_Directive_
Exactly the lines below starting at the line with "La Odisea Tráiler (3)" and ending at the line with "của tác ..." are wanted, with both ends included. Leave out the pictures and add no other lines.

_Source information_
=== Section Start ===

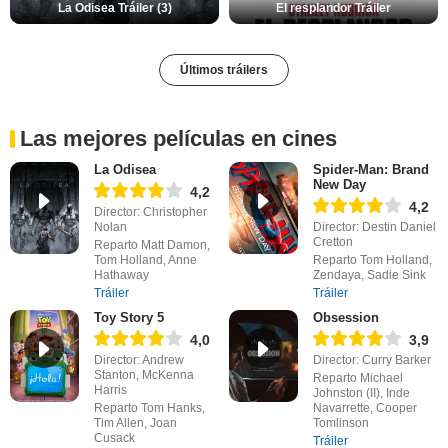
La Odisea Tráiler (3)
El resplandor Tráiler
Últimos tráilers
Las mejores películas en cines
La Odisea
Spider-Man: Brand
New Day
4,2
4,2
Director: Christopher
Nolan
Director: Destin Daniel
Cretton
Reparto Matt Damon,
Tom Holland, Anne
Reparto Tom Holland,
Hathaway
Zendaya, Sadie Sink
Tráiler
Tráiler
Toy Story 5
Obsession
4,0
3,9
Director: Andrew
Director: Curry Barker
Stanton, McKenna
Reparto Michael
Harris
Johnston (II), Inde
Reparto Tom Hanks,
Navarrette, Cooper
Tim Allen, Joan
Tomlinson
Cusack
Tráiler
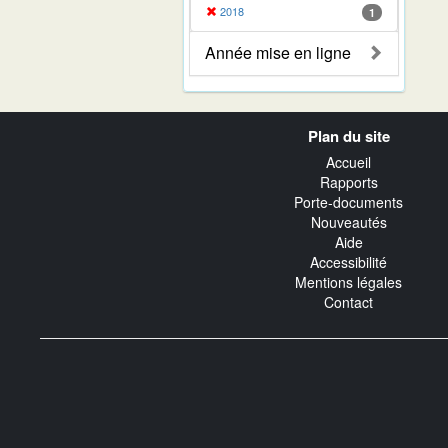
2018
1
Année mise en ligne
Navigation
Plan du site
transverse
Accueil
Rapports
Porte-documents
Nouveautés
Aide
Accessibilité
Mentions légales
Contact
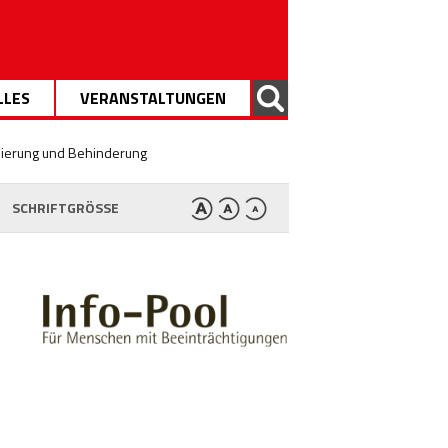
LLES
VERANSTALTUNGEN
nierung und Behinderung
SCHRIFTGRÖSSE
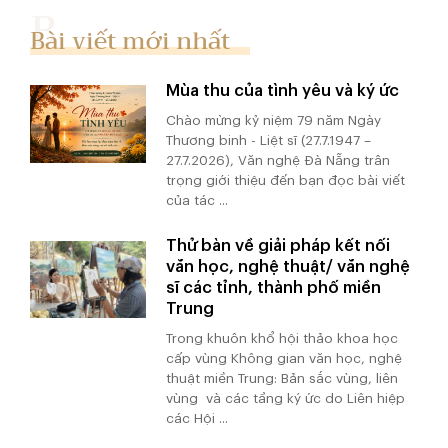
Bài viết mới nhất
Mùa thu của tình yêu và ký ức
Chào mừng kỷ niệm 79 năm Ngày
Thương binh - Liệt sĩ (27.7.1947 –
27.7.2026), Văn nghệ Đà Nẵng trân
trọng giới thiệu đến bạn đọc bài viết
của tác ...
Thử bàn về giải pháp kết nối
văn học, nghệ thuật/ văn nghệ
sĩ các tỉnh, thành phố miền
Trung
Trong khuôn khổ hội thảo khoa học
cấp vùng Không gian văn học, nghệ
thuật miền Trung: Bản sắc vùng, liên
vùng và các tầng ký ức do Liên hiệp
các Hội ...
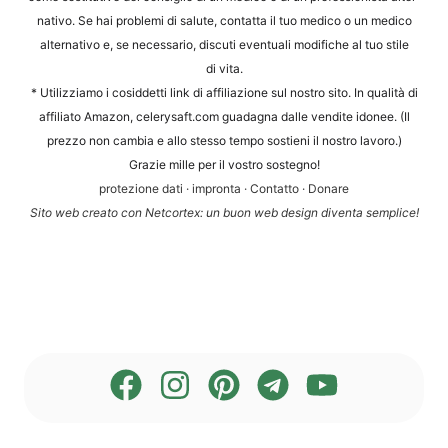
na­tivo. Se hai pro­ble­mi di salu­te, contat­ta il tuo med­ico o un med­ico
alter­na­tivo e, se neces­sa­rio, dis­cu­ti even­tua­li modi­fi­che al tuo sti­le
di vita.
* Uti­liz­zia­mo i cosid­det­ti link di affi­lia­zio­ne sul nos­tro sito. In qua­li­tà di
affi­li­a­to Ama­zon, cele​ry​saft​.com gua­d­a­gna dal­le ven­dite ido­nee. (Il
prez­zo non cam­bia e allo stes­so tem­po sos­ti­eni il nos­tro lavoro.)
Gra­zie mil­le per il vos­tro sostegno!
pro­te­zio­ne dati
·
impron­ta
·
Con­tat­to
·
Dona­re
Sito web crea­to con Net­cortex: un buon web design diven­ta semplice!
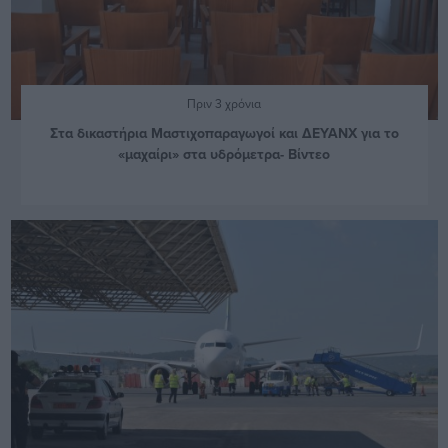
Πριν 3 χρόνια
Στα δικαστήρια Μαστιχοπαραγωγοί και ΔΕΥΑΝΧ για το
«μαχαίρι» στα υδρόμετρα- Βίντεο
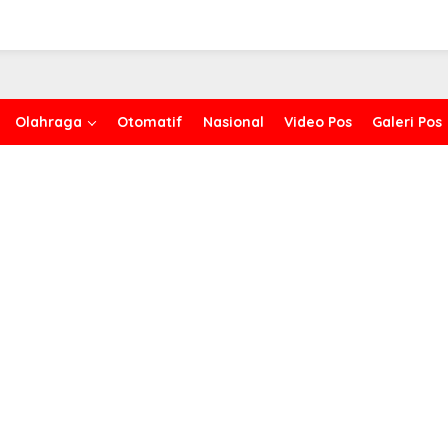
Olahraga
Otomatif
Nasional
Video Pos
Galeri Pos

=== Section End ===
=== Section Start ===

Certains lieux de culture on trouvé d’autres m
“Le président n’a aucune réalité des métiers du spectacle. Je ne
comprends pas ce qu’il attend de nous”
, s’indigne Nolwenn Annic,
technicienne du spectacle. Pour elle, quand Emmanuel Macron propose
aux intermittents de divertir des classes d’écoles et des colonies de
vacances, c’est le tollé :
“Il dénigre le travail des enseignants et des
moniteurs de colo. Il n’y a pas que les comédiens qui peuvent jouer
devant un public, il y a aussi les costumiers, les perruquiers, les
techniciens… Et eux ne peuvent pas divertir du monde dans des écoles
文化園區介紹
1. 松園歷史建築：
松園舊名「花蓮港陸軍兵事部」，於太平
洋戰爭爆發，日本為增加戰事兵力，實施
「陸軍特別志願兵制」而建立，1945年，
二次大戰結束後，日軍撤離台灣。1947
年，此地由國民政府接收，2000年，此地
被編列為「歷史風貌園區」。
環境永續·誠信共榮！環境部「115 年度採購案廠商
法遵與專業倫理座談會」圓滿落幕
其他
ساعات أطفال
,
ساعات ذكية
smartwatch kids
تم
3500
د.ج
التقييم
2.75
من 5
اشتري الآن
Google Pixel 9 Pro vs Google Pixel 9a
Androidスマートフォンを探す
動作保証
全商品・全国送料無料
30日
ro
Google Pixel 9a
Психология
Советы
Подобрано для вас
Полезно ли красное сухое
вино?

=== Section End ===
=== Section Start ===

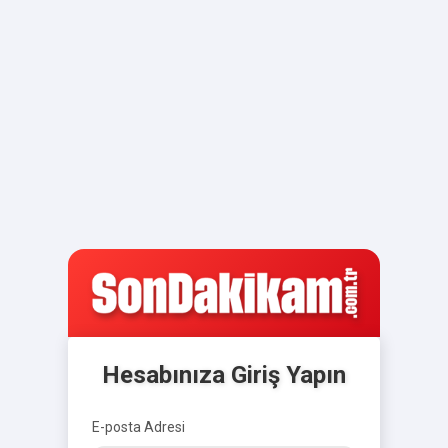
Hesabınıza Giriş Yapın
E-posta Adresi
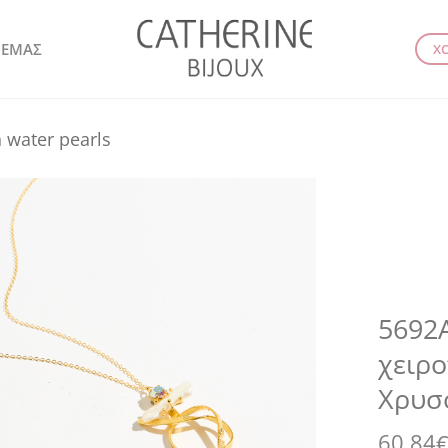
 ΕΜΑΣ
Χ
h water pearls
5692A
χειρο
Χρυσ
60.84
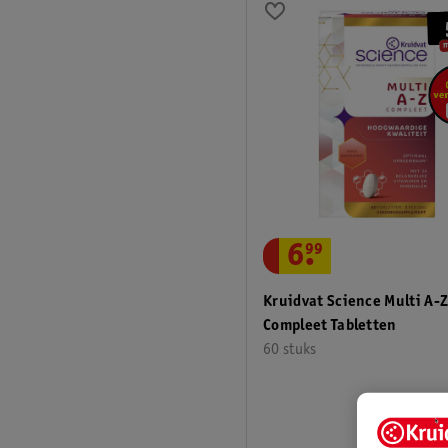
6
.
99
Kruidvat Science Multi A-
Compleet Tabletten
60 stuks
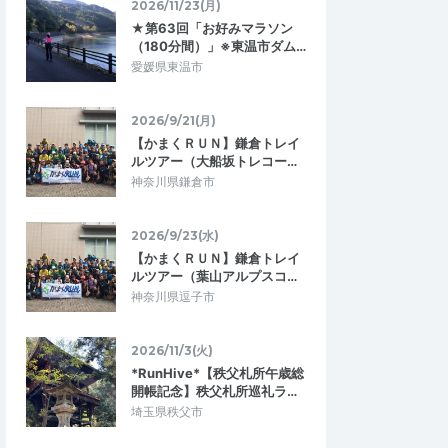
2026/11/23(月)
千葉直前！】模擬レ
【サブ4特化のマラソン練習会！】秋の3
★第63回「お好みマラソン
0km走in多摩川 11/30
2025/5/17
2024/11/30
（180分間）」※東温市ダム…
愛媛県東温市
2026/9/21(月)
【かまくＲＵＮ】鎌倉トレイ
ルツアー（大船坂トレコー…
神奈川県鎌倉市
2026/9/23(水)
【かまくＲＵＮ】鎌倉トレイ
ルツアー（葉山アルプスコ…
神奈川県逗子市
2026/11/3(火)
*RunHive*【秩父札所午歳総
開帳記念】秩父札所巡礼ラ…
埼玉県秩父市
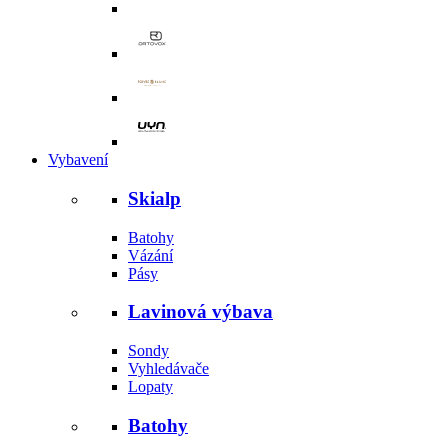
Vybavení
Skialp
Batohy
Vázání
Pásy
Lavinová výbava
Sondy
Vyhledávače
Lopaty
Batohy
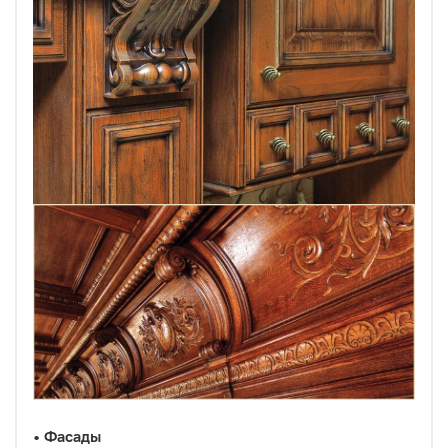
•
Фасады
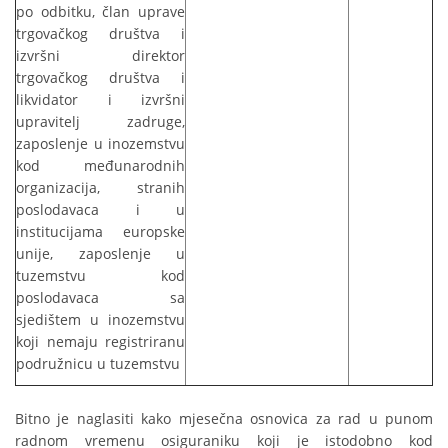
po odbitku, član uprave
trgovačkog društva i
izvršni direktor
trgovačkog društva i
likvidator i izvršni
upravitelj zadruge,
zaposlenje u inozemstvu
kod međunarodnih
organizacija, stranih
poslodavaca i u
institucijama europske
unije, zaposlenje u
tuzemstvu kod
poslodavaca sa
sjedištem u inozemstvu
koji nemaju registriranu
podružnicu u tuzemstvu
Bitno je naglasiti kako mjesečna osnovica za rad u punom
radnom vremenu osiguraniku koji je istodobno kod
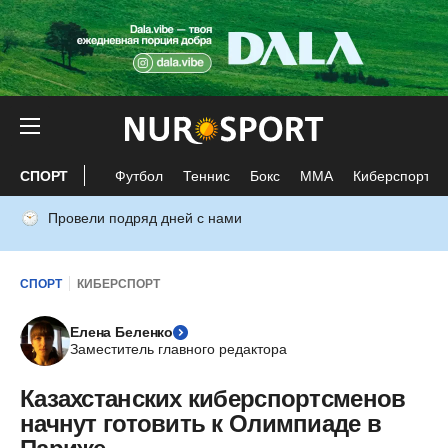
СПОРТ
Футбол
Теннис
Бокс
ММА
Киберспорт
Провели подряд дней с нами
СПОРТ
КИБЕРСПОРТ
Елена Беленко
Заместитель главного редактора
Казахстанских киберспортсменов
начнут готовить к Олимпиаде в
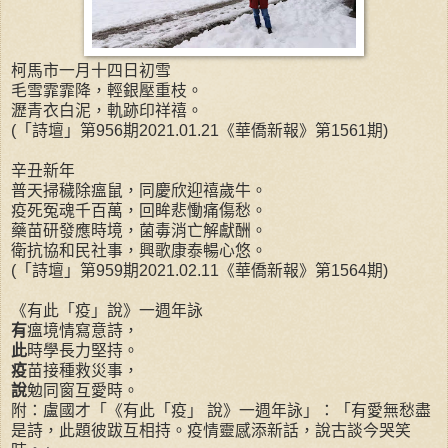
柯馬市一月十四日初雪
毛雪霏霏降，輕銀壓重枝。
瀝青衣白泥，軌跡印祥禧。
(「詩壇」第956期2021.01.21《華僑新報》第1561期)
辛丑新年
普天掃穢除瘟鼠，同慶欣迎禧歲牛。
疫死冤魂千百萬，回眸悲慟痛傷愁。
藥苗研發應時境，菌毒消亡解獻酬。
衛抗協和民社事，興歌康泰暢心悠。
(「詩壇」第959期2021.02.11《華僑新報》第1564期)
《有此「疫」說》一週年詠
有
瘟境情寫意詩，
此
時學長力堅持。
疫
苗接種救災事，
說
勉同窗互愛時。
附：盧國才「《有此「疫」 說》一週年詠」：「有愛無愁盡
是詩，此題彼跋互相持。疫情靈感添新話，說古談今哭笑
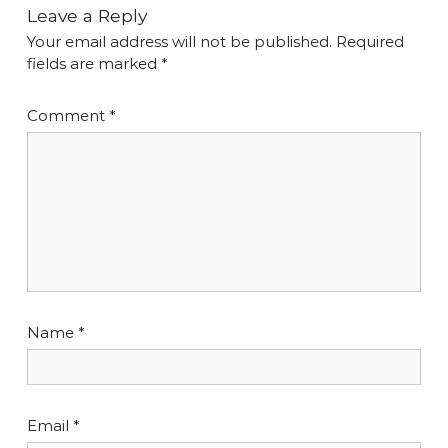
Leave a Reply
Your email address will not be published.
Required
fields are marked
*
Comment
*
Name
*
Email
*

=== Section End ===

_Answer for the task_
La Odisea Tráiler (3)
El resplandor Tráiler
Últimos tráilers
Las mejores películas en cines
La Odisea
Spider-Man: Brand
New Day
4,2
4,2
Director: Christopher
Nolan
Director: Destin Daniel
Cretton
Reparto Matt Damon,
Tom Holland, Anne
Reparto Tom Holland,
Hathaway
Zendaya, Sadie Sink
Tráiler
Tráiler
Toy Story 5
Obsession
4,0
3,9
Director: Andrew
Director: Curry Barker
Stanton, McKenna
Reparto Michael
Harris
Johnston (II), Inde
Reparto Tom Hanks,
Navarrette, Cooper
Tim Allen, Joan
Tomlinson
Cusack
Tráiler
2018
1
Année mise en ligne
Navigation
Plan du site
transverse
Accueil
Rapports
Porte-documents
Nouveautés
Aide
Accessibilité
Mentions légales
Contact
LLES
VERANSTALTUNGEN
nierung und Behinderung
SCHRIFTGRÖSSE
Bài viết mới nhất
Mùa thu của tình yêu và ký ức
Chào mừng kỷ niệm 79 năm Ngày
Thương binh - Liệt sĩ (27.7.1947 –
27.7.2026), Văn nghệ Đà Nẵng trân
trọng giới thiệu đến bạn đọc bài viết
của tác ...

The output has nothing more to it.